Rape oil, reaction products with diethylenetriamine, di-Me sulfate-quaternized

Administrative data

Endpoint:

acute toxicity: oral

Type of information:

experimental study

Adequacy of study:

key study

Study period:

From October 03, 2007 to October 10, 2007

Reliability:

1 (reliable without restriction)

Rationale for reliability incl. deficiencies:

guideline study

Data source

Materials and methods

Test guidelineopen allclose all

GLP compliance:

yes

Test type:

acute toxic class method

Limit test:

yes

Test material

Test animals

Species:

rat

Strain:

other: HanRcc: WIST(SPF)

Sex:

female

Details on test animals or test system and environmental conditions:

TEST ANIMALS
- Age at study initiation: 11 weeks
- Weight at study initiation: 165.1 - 186.2 9 at day of application
- Fasting period before study: for approximately 17 to 18 h (access to water was permitted). Food was provided again approximately 3 h after dosing
- Housing: In groups of three in Makrolon type-4 cages with wire mesh tops and standard softwood bedding ('Lignocel' Schill AG, CH-4132 Muttenz/Switzerland)
- Diet: ad libitum; pelleted standard Provimi Kliba 3433 rat/mouse maintenance diet, batch no. 23/07 (Provimi Kliba AG, CH-4303 Kaiseraugst/Switzerland)
- Water: ad libitum; community tap water from Füllinsdorf
- Acclimation period: 6 d


ENVIRONMENTAL CONDITIONS
- Temperature (°C): 22°C ± 3°C
- Humidity (%): 30 -70 %
- Air changes (per hr): 10-15 air changes per h
- Photoperiod (hrs dark / hrs light): the Iightening was in a 12-h Iight/dark-cycle.

Administration / exposure

Route of administration:

oral: gavage

Vehicle:

corn oil

Details on oral exposure:

Maximum dose volume applied: 2000 mg/kg body weight

Doses:

Dose levels: 2000 mg/kg body weight
Concentrations: 0.2 g/mL
Dosing: one single application by gavage
Dosing volume: 10 mL/kg bw
The test substance was weighed into a tared glass beaker on a suitable precision balance and the vehicle added (weight:volume).
Afterwards, the test substance preparation was warmed up to 50°C. The formulations were prepared using a suitable homogenizer. The test substance preparation was kept at room temperature for cooling and was administered when a temperature between 20°C and 30°C is reached. The temperature was measured before treatment with a thermometer and reached 24°C and 25.8°C.

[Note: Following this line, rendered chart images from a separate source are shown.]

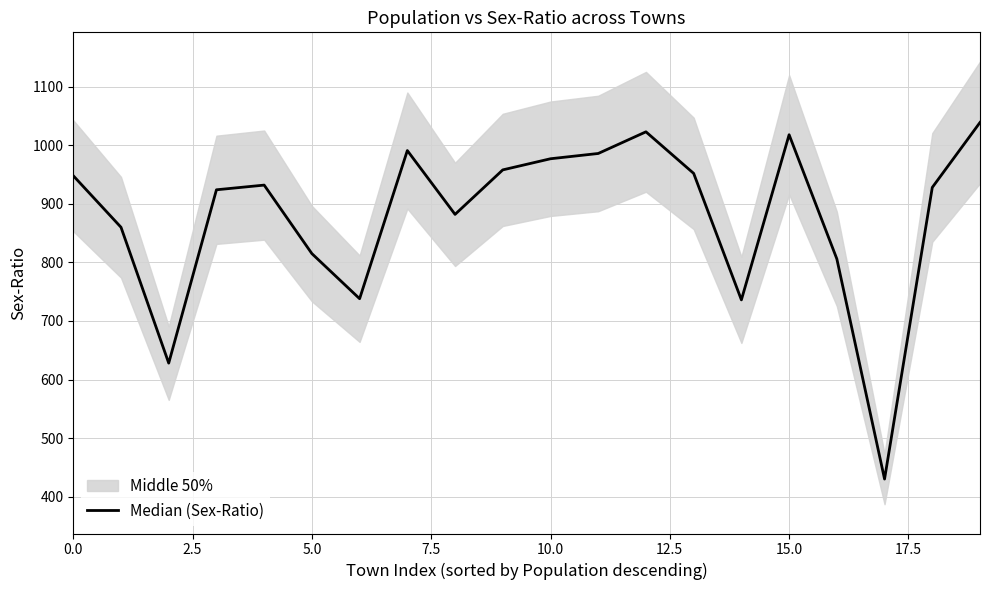

Is this an area chart (filled region under the line)?

No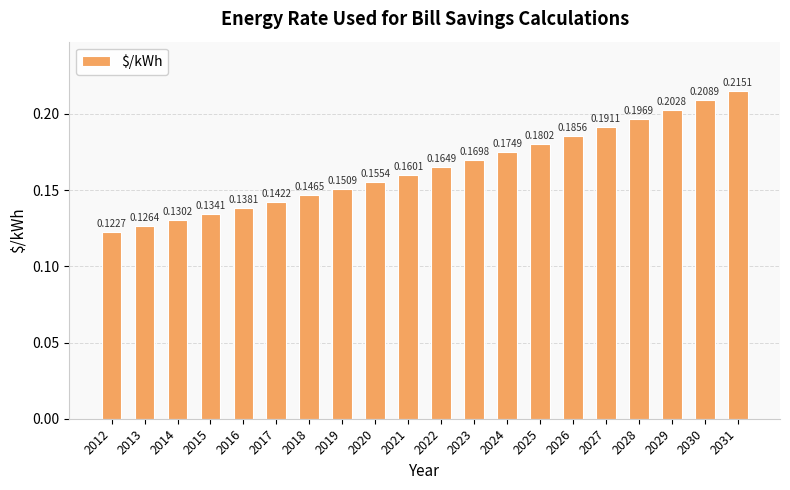

Rank the categories by value from highest to lowest.

2031, 2030, 2029, 2028, 2027, 2026, 2025, 2024, 2023, 2022, 2021, 2020, 2019, 2018, 2017, 2016, 2015, 2014, 2013, 2012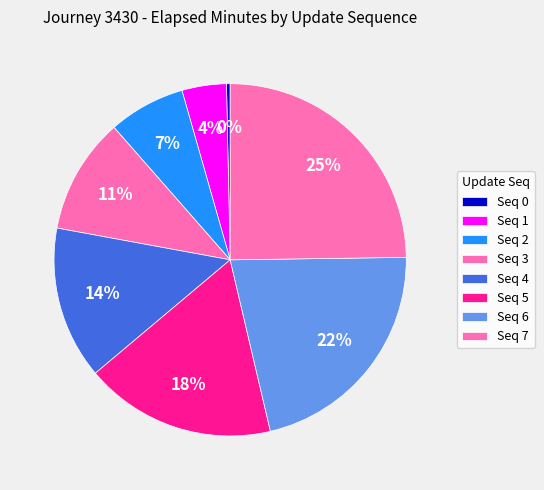

Count the number of slices in the pie.

8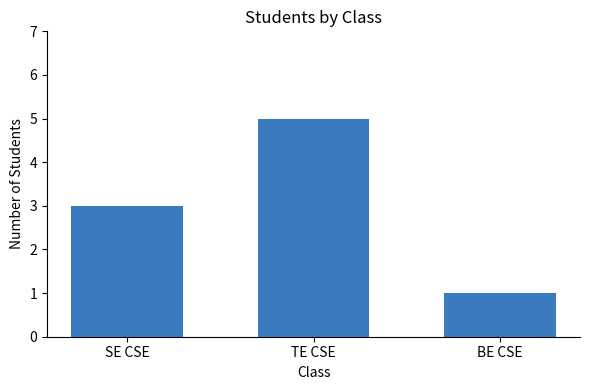

Rank the categories by value from lowest to highest.

BE CSE, SE CSE, TE CSE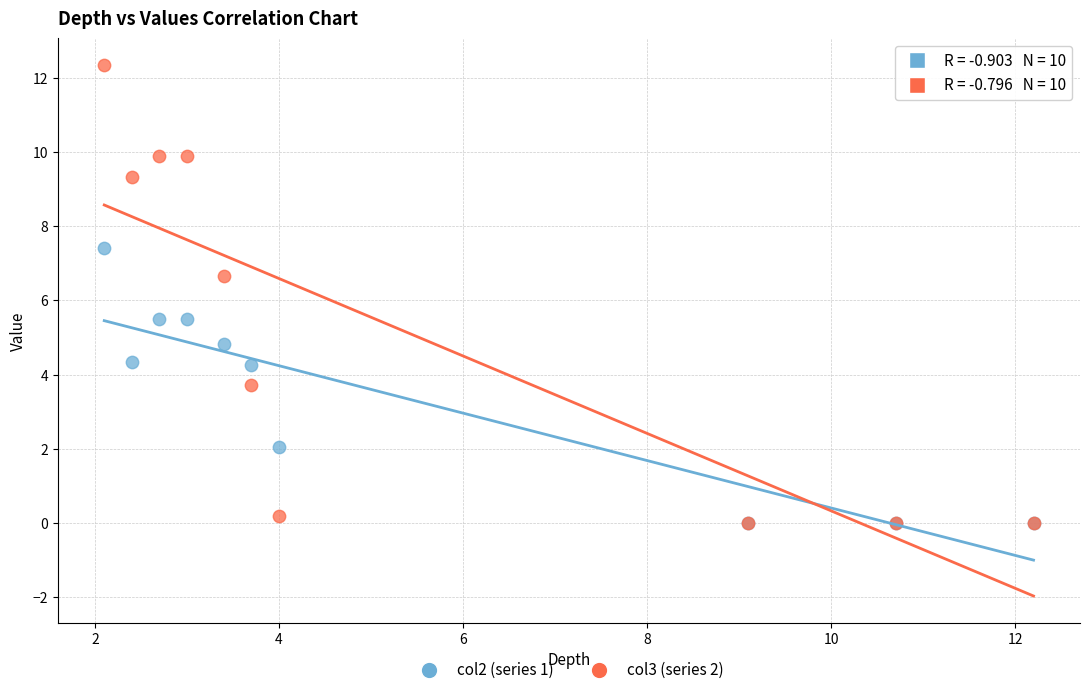

Which series contains the highest Y value?

col3 (series 2)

No. of animals per sex per dose:

3

Control animals:

no

Details on study design:

- Duration of observation period following administration: 14 days
- Necropsy of survivors performed: yes
All animals were killed at the end of the observation period by carbon dioxide asphyxiation and discarded after macroscopic examinations were performed. No organs or tissues were retained.
- Frequency of observations and weighing:

- Mortality / Viability and Clinical Signs: Daily during the acclimatization period, during the first 30 minutes and at approximately 1, 2, 3 and 5 hours after administration on test day 1 and twice daily during days 2-15. All abnormalities were recorded.

- Body Weights: On test days 1 (prior to administration), 8 and 15.

Statistics:

No statistical analysis was used.

Results and discussion

Mortality:

No deaths occurred during the study.

Clinical signs:

other: No clinical signs were observed during the course of the study.

Gross pathology:

No macroscopic findings were recorded at necropsy.

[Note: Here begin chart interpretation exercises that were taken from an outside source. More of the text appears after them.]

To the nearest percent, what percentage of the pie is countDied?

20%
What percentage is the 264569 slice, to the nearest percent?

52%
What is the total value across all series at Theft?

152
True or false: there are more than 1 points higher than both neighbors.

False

Applicant's summary and conclusion

Interpretation of results:

other: CLP criteria not met

Conclusions:

Under the study conditions, the acute oral LD50 of the substance in rats was determined to be >2000 mg/kg bw.

Executive summary:

A study was conducted to determine the acute oral toxicity of the test substance, 'di-C16-18 and C18-unsatd. AAEMIM-MS', according to OECD Guideline 423 (Acute Toxic Class Method), in compliance with GLP. Three FemaleHanRcc: WIST(SPF)rats were administered the test substance by oral gavage at a dose of 2000 mg/kg bw. Following administration, the animals were observed for 14 d and mortality, clinical signs and body weights were recorded daily. At the end of this period, rats were examined for macroscopic and microscopic abnormalities. There was no mortality in this study. No evidence of systemic toxicity was noted during the study period. No toxicologically significant effects on bodyweight were recorded during the study period and no abnormalities were seen at necropsy of animals killed at the end of the study. Under the study conditions, the acute oral LD50 of the substance in rats was determined to be >2000 mg/kg bw (Arcelin, 2010).